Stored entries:
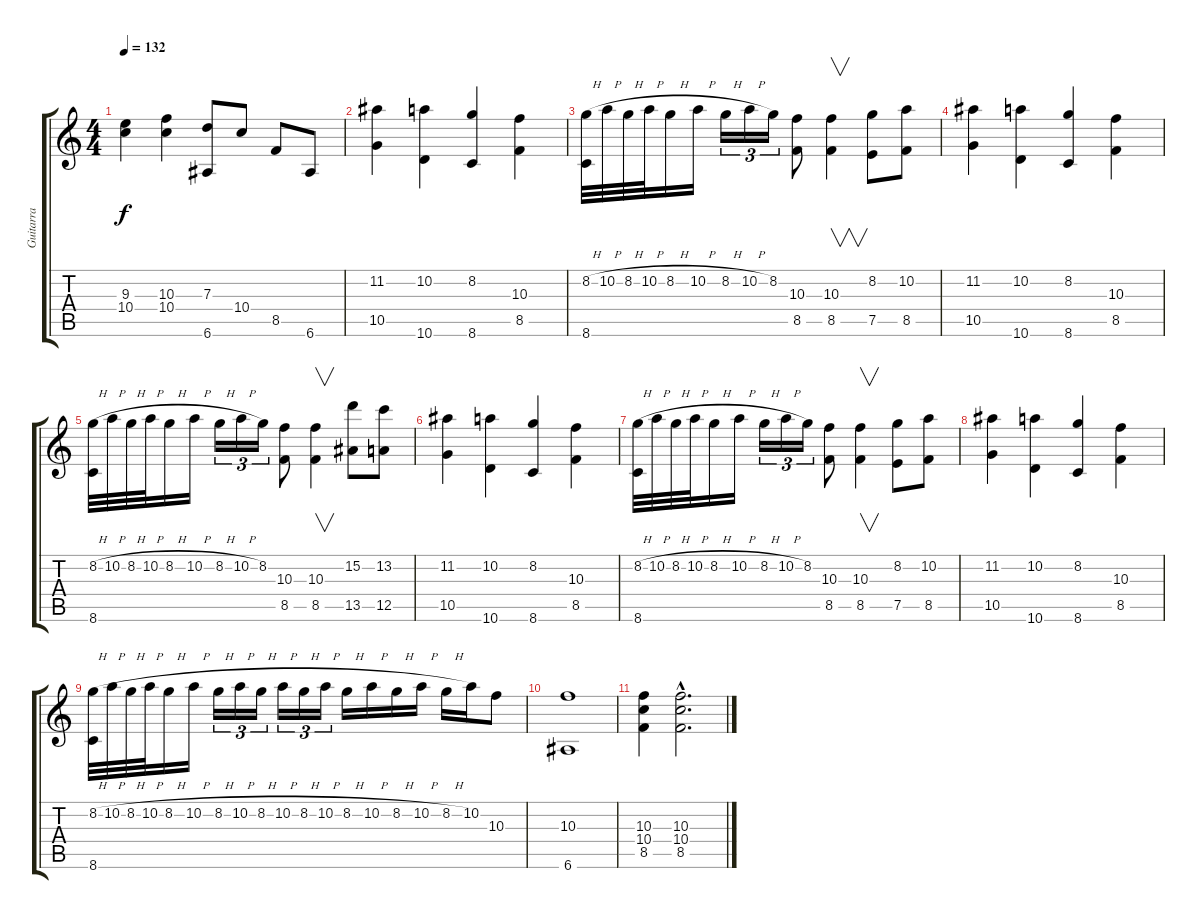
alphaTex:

\track ("Guitarra" "Guitarra") {instrument acousticguitarnylon}
\staff {score tabs}
\tuning (E4 B3 G3 D3 A2 E2) {hide}
\ts (4 4)
\tempo 132
\clef g2
\ks c
(9.3 10.4).4{dy f} (10.3 10.4).4 (7.3 6.6).8 10.4.8 8.5.8 6.6.8 |
(11.2 10.5).4 (10.2 10.6).4 (8.2 8.6).4 (10.3 8.5).4 |
(8.2{h} 8.6).32 10.2{h}.32 8.2{h}.32 10.2{h}.32 8.2{h}.16 10.2{h}.16 8.2{h}.16{tu (3 2)} 10.2{h}.16{tu (3 2)} 8.2.16{tu (3 2)} (10.3 8.5).8 (10.3 8.5).4{v} (8.2 7.5).8 (10.2 8.5).8 |
(11.2 10.5).4 (10.2 10.6).4 (8.2 8.6).4 (10.3 8.5).4 |
(8.2{h} 8.6).32 10.2{h}.32 8.2{h}.32 10.2{h}.32 8.2{h}.16 10.2{h}.16 8.2{h}.16{tu (3 2)} 10.2{h}.16{tu (3 2)} 8.2.16{tu (3 2)} (10.3 8.5).8 (10.3 8.5).4{v} (15.2 13.5).8 (13.2 12.5).8 |
(11.2 10.5).4 (10.2 10.6).4 (8.2 8.6).4 (10.3 8.5).4 |
(8.2{h} 8.6).32 10.2{h}.32 8.2{h}.32 10.2{h}.32 8.2{h}.16 10.2{h}.16 8.2{h}.16{tu (3 2)} 10.2{h}.16{tu (3 2)} 8.2.16{tu (3 2)} (10.3 8.5).8 (10.3 8.5).4{v} (8.2 7.5).8 (10.2 8.5).8 |
(11.2 10.5).4 (10.2 10.6).4 (8.2 8.6).4 (10.3 8.5).4 |
(8.2{h} 8.6).32 10.2{h}.32 8.2{h}.32 10.2{h}.32 8.2{h}.16 10.2{h}.16 8.2{h}.16{tu (3 2)} 10.2{h}.16{tu (3 2)} 8.2{h}.16{tu (3 2)} 10.2{h}.16{tu (3 2)} 8.2{h}.16{tu (3 2)} 10.2{h}.16{tu (3 2)} 8.2{h}.16 10.2{h}.16 8.2{h}.16 10.2{h}.16 8.2{h}.16 10.2.16 10.3.8 |
(10.3 6.6).1 |
(10.3 10.4 8.5).4 (10.3{hac} 10.4{hac} 8.5{hac}).2{d}
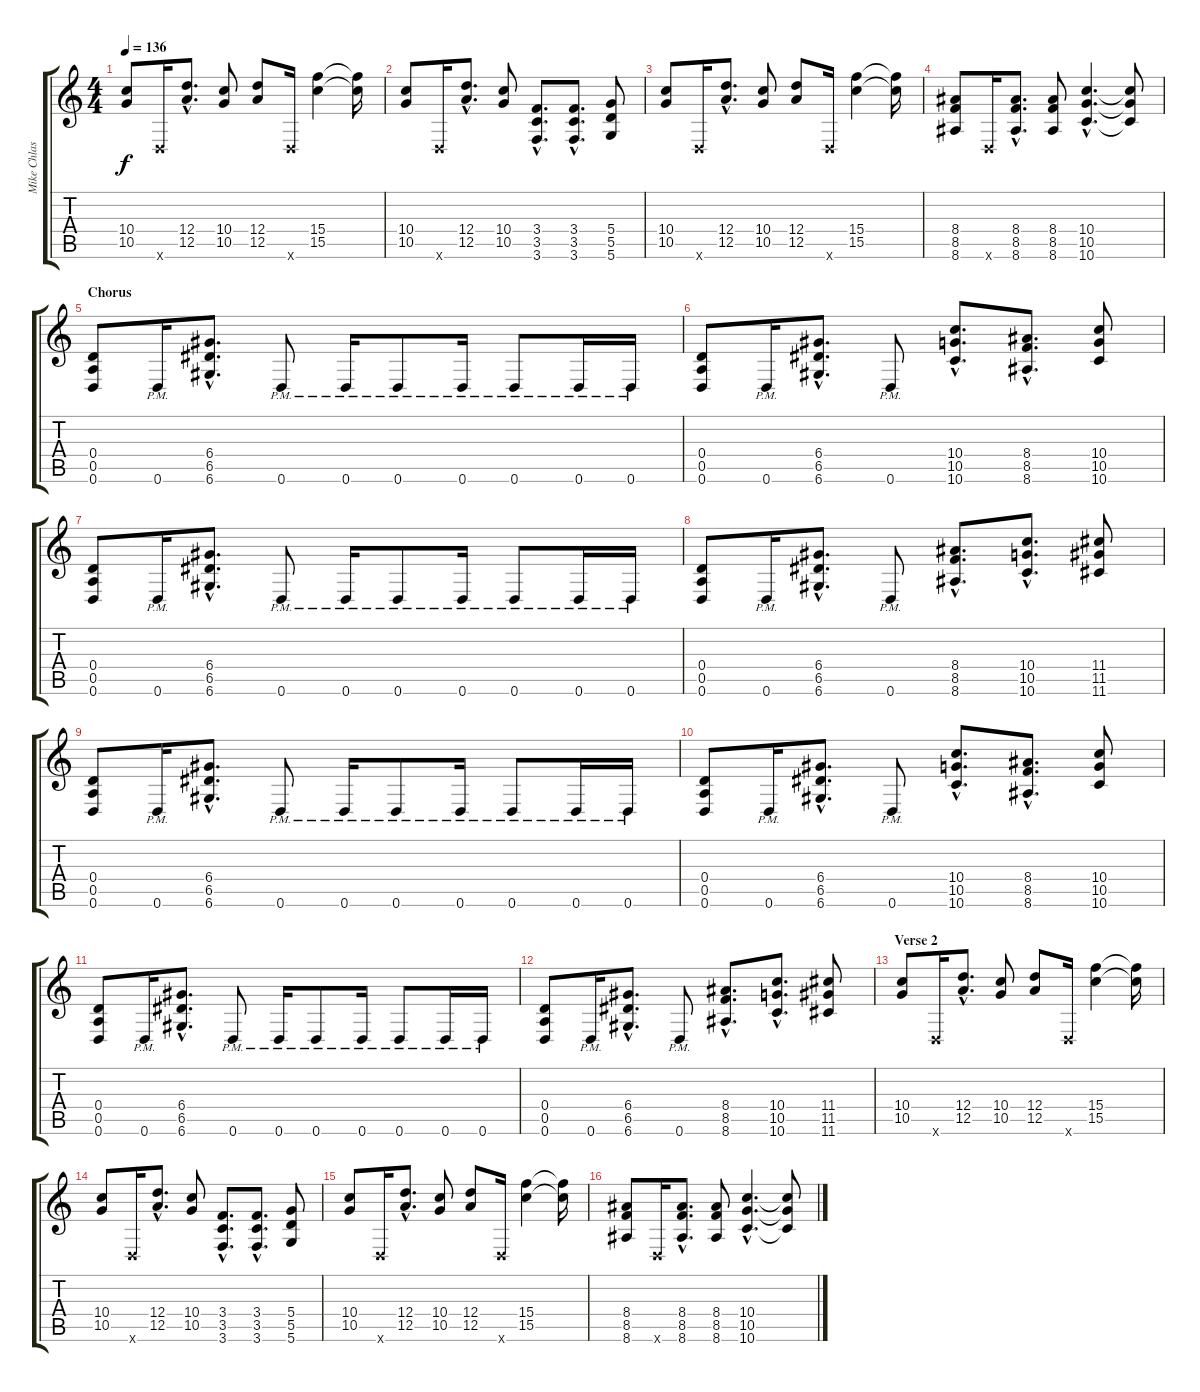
\track ("Mike Chlasciak" "Mike Chlas") {instrument overdrivenguitar}
\staff {score tabs}
\tuning (E4 B3 G3 D3 A2 D2) {hide}
\ts (4 4)
\tempo 136
\clef g2
\ks c
(10.4 10.5).8{dy f} 0.6{x}.16 (12.4{hac} 12.5{hac}).8{d} (10.4 10.5).8 (12.4 12.5).8 0.6{x}.16 (15.4 15.5).4 (15.4{t} 15.5{t}).16 |
(10.4 10.5).8 0.6{x}.16 (12.4{hac} 12.5{hac}).8{d} (10.4 10.5).8 (3.4{hac} 3.5{hac} 3.6{hac}).8{d} (3.4{hac} 3.5{hac} 3.6{hac}).8{d} (5.4 5.5 5.6).8 |
(10.4 10.5).8 0.6{x}.16 (12.4{hac} 12.5{hac}).8{d} (10.4 10.5).8 (12.4 12.5).8 0.6{x}.16 (15.4 15.5).4 (15.4{t} 15.5{t}).16 |
(8.4 8.5 8.6).8 0.6{x}.16 (8.4{hac} 8.5{hac} 8.6{hac}).8{d} (8.4 8.5 8.6).8 (10.4{hac} 10.5{hac} 10.6{hac}).4{d} (10.4{t} 10.5{t} 10.6{t}).8 |
\section ("" "Chorus")
(0.4 0.5 0.6).8 0.6{pm}.16 (6.4{hac} 6.5{hac} 6.6{hac}).8{d} 0.6{pm}.8 0.6{pm}.16 0.6{pm}.8 0.6{pm}.16 0.6{pm}.8 0.6{pm}.16 0.6{pm}.16 |
(0.4 0.5 0.6).8 0.6{pm}.16 (6.4{hac} 6.5{hac} 6.6{hac}).8{d} 0.6{pm}.8 (10.4{hac} 10.5{hac} 10.6{hac}).8{d} (8.4{hac} 8.5{hac} 8.6{hac}).8{d} (10.4 10.5 10.6).8 |
(0.4 0.5 0.6).8 0.6{pm}.16 (6.4{hac} 6.5{hac} 6.6{hac}).8{d} 0.6{pm}.8 0.6{pm}.16 0.6{pm}.8 0.6{pm}.16 0.6{pm}.8 0.6{pm}.16 0.6{pm}.16 |
(0.4 0.5 0.6).8 0.6{pm}.16 (6.4{hac} 6.5{hac} 6.6{hac}).8{d} 0.6{pm}.8 (8.4{hac} 8.5{hac} 8.6{hac}).8{d} (10.4{hac} 10.5{hac} 10.6{hac}).8{d} (11.4 11.5 11.6).8 |
(0.4 0.5 0.6).8 0.6{pm}.16 (6.4{hac} 6.5{hac} 6.6{hac}).8{d} 0.6{pm}.8 0.6{pm}.16 0.6{pm}.8 0.6{pm}.16 0.6{pm}.8 0.6{pm}.16 0.6{pm}.16 |
(0.4 0.5 0.6).8 0.6{pm}.16 (6.4{hac} 6.5{hac} 6.6{hac}).8{d} 0.6{pm}.8 (10.4{hac} 10.5{hac} 10.6{hac}).8{d} (8.4{hac} 8.5{hac} 8.6{hac}).8{d} (10.4 10.5 10.6).8 |
(0.4 0.5 0.6).8 0.6{pm}.16 (6.4{hac} 6.5{hac} 6.6{hac}).8{d} 0.6{pm}.8 0.6{pm}.16 0.6{pm}.8 0.6{pm}.16 0.6{pm}.8 0.6{pm}.16 0.6{pm}.16 |
(0.4 0.5 0.6).8 0.6{pm}.16 (6.4{hac} 6.5{hac} 6.6{hac}).8{d} 0.6{pm}.8 (8.4{hac} 8.5{hac} 8.6{hac}).8{d} (10.4{hac} 10.5{hac} 10.6{hac}).8{d} (11.4 11.5 11.6).8 |
\section ("" "Verse 2")
(10.4 10.5).8 0.6{x}.16 (12.4{hac} 12.5{hac}).8{d} (10.4 10.5).8 (12.4 12.5).8 0.6{x}.16 (15.4 15.5).4 (15.4{t} 15.5{t}).16 |
(10.4 10.5).8 0.6{x}.16 (12.4{hac} 12.5{hac}).8{d} (10.4 10.5).8 (3.4{hac} 3.5{hac} 3.6{hac}).8{d} (3.4{hac} 3.5{hac} 3.6{hac}).8{d} (5.4 5.5 5.6).8 |
(10.4 10.5).8 0.6{x}.16 (12.4{hac} 12.5{hac}).8{d} (10.4 10.5).8 (12.4 12.5).8 0.6{x}.16 (15.4 15.5).4 (15.4{t} 15.5{t}).16 |
(8.4 8.5 8.6).8 0.6{x}.16 (8.4{hac} 8.5{hac} 8.6{hac}).8{d} (8.4 8.5 8.6).8 (10.4{hac} 10.5{hac} 10.6{hac}).4{d} (10.4{t} 10.5{t} 10.6{t}).8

Given request:
Copy out every line of the records above word for word, leaving out the pictures.

Solution for this task:
alphaTex:

\track ("Guitarra" "Guitarra") {instrument acousticguitarnylon}
\staff {score tabs}
\tuning (E4 B3 G3 D3 A2 E2) {hide}
\ts (4 4)
\tempo 132
\clef g2
\ks c
(9.3 10.4).4{dy f} (10.3 10.4).4 (7.3 6.6).8 10.4.8 8.5.8 6.6.8 |
(11.2 10.5).4 (10.2 10.6).4 (8.2 8.6).4 (10.3 8.5).4 |
(8.2{h} 8.6).32 10.2{h}.32 8.2{h}.32 10.2{h}.32 8.2{h}.16 10.2{h}.16 8.2{h}.16{tu (3 2)} 10.2{h}.16{tu (3 2)} 8.2.16{tu (3 2)} (10.3 8.5).8 (10.3 8.5).4{v} (8.2 7.5).8 (10.2 8.5).8 |
(11.2 10.5).4 (10.2 10.6).4 (8.2 8.6).4 (10.3 8.5).4 |
(8.2{h} 8.6).32 10.2{h}.32 8.2{h}.32 10.2{h}.32 8.2{h}.16 10.2{h}.16 8.2{h}.16{tu (3 2)} 10.2{h}.16{tu (3 2)} 8.2.16{tu (3 2)} (10.3 8.5).8 (10.3 8.5).4{v} (15.2 13.5).8 (13.2 12.5).8 |
(11.2 10.5).4 (10.2 10.6).4 (8.2 8.6).4 (10.3 8.5).4 |
(8.2{h} 8.6).32 10.2{h}.32 8.2{h}.32 10.2{h}.32 8.2{h}.16 10.2{h}.16 8.2{h}.16{tu (3 2)} 10.2{h}.16{tu (3 2)} 8.2.16{tu (3 2)} (10.3 8.5).8 (10.3 8.5).4{v} (8.2 7.5).8 (10.2 8.5).8 |
(11.2 10.5).4 (10.2 10.6).4 (8.2 8.6).4 (10.3 8.5).4 |
(8.2{h} 8.6).32 10.2{h}.32 8.2{h}.32 10.2{h}.32 8.2{h}.16 10.2{h}.16 8.2{h}.16{tu (3 2)} 10.2{h}.16{tu (3 2)} 8.2{h}.16{tu (3 2)} 10.2{h}.16{tu (3 2)} 8.2{h}.16{tu (3 2)} 10.2{h}.16{tu (3 2)} 8.2{h}.16 10.2{h}.16 8.2{h}.16 10.2{h}.16 8.2{h}.16 10.2.16 10.3.8 |
(10.3 6.6).1 |
(10.3 10.4 8.5).4 (10.3{hac} 10.4{hac} 8.5{hac}).2{d}
\track ("Mike Chlasciak" "Mike Chlas") {instrument overdrivenguitar}
\staff {score tabs}
\tuning (E4 B3 G3 D3 A2 D2) {hide}
\ts (4 4)
\tempo 136
\clef g2
\ks c
(10.4 10.5).8{dy f} 0.6{x}.16 (12.4{hac} 12.5{hac}).8{d} (10.4 10.5).8 (12.4 12.5).8 0.6{x}.16 (15.4 15.5).4 (15.4{t} 15.5{t}).16 |
(10.4 10.5).8 0.6{x}.16 (12.4{hac} 12.5{hac}).8{d} (10.4 10.5).8 (3.4{hac} 3.5{hac} 3.6{hac}).8{d} (3.4{hac} 3.5{hac} 3.6{hac}).8{d} (5.4 5.5 5.6).8 |
(10.4 10.5).8 0.6{x}.16 (12.4{hac} 12.5{hac}).8{d} (10.4 10.5).8 (12.4 12.5).8 0.6{x}.16 (15.4 15.5).4 (15.4{t} 15.5{t}).16 |
(8.4 8.5 8.6).8 0.6{x}.16 (8.4{hac} 8.5{hac} 8.6{hac}).8{d} (8.4 8.5 8.6).8 (10.4{hac} 10.5{hac} 10.6{hac}).4{d} (10.4{t} 10.5{t} 10.6{t}).8 |
\section ("" "Chorus")
(0.4 0.5 0.6).8 0.6{pm}.16 (6.4{hac} 6.5{hac} 6.6{hac}).8{d} 0.6{pm}.8 0.6{pm}.16 0.6{pm}.8 0.6{pm}.16 0.6{pm}.8 0.6{pm}.16 0.6{pm}.16 |
(0.4 0.5 0.6).8 0.6{pm}.16 (6.4{hac} 6.5{hac} 6.6{hac}).8{d} 0.6{pm}.8 (10.4{hac} 10.5{hac} 10.6{hac}).8{d} (8.4{hac} 8.5{hac} 8.6{hac}).8{d} (10.4 10.5 10.6).8 |
(0.4 0.5 0.6).8 0.6{pm}.16 (6.4{hac} 6.5{hac} 6.6{hac}).8{d} 0.6{pm}.8 0.6{pm}.16 0.6{pm}.8 0.6{pm}.16 0.6{pm}.8 0.6{pm}.16 0.6{pm}.16 |
(0.4 0.5 0.6).8 0.6{pm}.16 (6.4{hac} 6.5{hac} 6.6{hac}).8{d} 0.6{pm}.8 (8.4{hac} 8.5{hac} 8.6{hac}).8{d} (10.4{hac} 10.5{hac} 10.6{hac}).8{d} (11.4 11.5 11.6).8 |
(0.4 0.5 0.6).8 0.6{pm}.16 (6.4{hac} 6.5{hac} 6.6{hac}).8{d} 0.6{pm}.8 0.6{pm}.16 0.6{pm}.8 0.6{pm}.16 0.6{pm}.8 0.6{pm}.16 0.6{pm}.16 |
(0.4 0.5 0.6).8 0.6{pm}.16 (6.4{hac} 6.5{hac} 6.6{hac}).8{d} 0.6{pm}.8 (10.4{hac} 10.5{hac} 10.6{hac}).8{d} (8.4{hac} 8.5{hac} 8.6{hac}).8{d} (10.4 10.5 10.6).8 |
(0.4 0.5 0.6).8 0.6{pm}.16 (6.4{hac} 6.5{hac} 6.6{hac}).8{d} 0.6{pm}.8 0.6{pm}.16 0.6{pm}.8 0.6{pm}.16 0.6{pm}.8 0.6{pm}.16 0.6{pm}.16 |
(0.4 0.5 0.6).8 0.6{pm}.16 (6.4{hac} 6.5{hac} 6.6{hac}).8{d} 0.6{pm}.8 (8.4{hac} 8.5{hac} 8.6{hac}).8{d} (10.4{hac} 10.5{hac} 10.6{hac}).8{d} (11.4 11.5 11.6).8 |
\section ("" "Verse 2")
(10.4 10.5).8 0.6{x}.16 (12.4{hac} 12.5{hac}).8{d} (10.4 10.5).8 (12.4 12.5).8 0.6{x}.16 (15.4 15.5).4 (15.4{t} 15.5{t}).16 |
(10.4 10.5).8 0.6{x}.16 (12.4{hac} 12.5{hac}).8{d} (10.4 10.5).8 (3.4{hac} 3.5{hac} 3.6{hac}).8{d} (3.4{hac} 3.5{hac} 3.6{hac}).8{d} (5.4 5.5 5.6).8 |
(10.4 10.5).8 0.6{x}.16 (12.4{hac} 12.5{hac}).8{d} (10.4 10.5).8 (12.4 12.5).8 0.6{x}.16 (15.4 15.5).4 (15.4{t} 15.5{t}).16 |
(8.4 8.5 8.6).8 0.6{x}.16 (8.4{hac} 8.5{hac} 8.6{hac}).8{d} (8.4 8.5 8.6).8 (10.4{hac} 10.5{hac} 10.6{hac}).4{d} (10.4{t} 10.5{t} 10.6{t}).8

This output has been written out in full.